Superstars are by far the best managers. The probability that a superstar will beat the market in any given year stands at 70%. Ordinaries, on the other hand, are just as likely to beat the market as they are to underperform it. Regardless of the category in which a manager falls, the probability of beating the market is independent from year to year. Superstars are rare diamonds because only a meager 16% of all recruits turn out to be superstars.
During the analysis, you stumble upon the profile of a manager recruited 3 years ago, who has since gone on to beat the market every year.

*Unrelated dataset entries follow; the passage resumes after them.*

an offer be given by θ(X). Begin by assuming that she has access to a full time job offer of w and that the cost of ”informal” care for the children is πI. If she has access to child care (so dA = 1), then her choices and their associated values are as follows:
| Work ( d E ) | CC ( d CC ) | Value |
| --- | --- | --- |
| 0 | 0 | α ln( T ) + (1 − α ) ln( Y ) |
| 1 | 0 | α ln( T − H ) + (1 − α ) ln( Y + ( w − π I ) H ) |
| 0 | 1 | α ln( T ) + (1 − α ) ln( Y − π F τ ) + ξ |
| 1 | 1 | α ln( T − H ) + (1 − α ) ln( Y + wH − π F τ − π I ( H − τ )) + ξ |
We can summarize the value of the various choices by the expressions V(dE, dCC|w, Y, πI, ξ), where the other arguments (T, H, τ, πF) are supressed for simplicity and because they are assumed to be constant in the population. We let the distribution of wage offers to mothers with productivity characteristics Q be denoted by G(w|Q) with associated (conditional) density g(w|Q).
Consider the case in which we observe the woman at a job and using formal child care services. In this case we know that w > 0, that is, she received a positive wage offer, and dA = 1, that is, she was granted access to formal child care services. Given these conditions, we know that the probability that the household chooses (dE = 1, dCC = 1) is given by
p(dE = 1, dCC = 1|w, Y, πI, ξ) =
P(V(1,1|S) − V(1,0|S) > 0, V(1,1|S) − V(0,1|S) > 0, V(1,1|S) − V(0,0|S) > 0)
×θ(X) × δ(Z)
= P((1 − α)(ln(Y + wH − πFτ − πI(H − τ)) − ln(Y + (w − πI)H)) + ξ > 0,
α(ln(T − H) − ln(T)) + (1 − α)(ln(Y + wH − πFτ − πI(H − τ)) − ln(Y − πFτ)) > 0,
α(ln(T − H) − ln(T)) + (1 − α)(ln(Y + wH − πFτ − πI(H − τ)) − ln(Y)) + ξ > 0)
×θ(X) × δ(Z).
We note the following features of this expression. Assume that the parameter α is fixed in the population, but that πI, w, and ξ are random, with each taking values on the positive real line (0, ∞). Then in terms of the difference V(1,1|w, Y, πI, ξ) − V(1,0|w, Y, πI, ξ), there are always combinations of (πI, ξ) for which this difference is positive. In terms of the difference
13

Determine the probability that the manager was a superstar when he was recruited into the fund.
A
0.5
B
0.86
C
0.7
D
0.16
Explanation:
This is a Bayesian probability problem. We need to find P(S|B3), where B3 means beating the market for 3 consecutive years.
Given:
Calculations:
Probability of beating market 3 times given superstar: P(B3|S) = (0.7)^3 = 0.343
Probability of beating market 3 times given ordinary: P(B3|O) = (0.5)^3 = 0.125
Total probability of beating market 3 times: P(B3) = P(S) × P(B3|S) + P(O) × P(B3|O) = (0.16 × 0.343) + (0.84 × 0.125) = 0.05488 + 0.105 = 0.15988
Using Bayes' theorem: P(S|B3) = [P(S) × P(B3|S)] / P(B3) = (0.16 × 0.343) / 0.15988 = 0.05488 / 0.15988 ≈ 0.343
However, the provided answer is D (0.16), which suggests the question might be asking for the prior probability of being a superstar at recruitment, not the posterior probability after observing 3 years of beating the market. The explanation in the text states: "At the time of recruitment, the probability of the manager being a superstar was just the unconditional probability of a manager being a superstar i.e. P(S) = 16%."
This interpretation treats the question as asking for the probability that the manager was a superstar when recruited, which is simply the base rate of 16%, regardless of subsequent performance. This is a trick question that tests whether you recognize that past performance doesn't change the initial classification probability.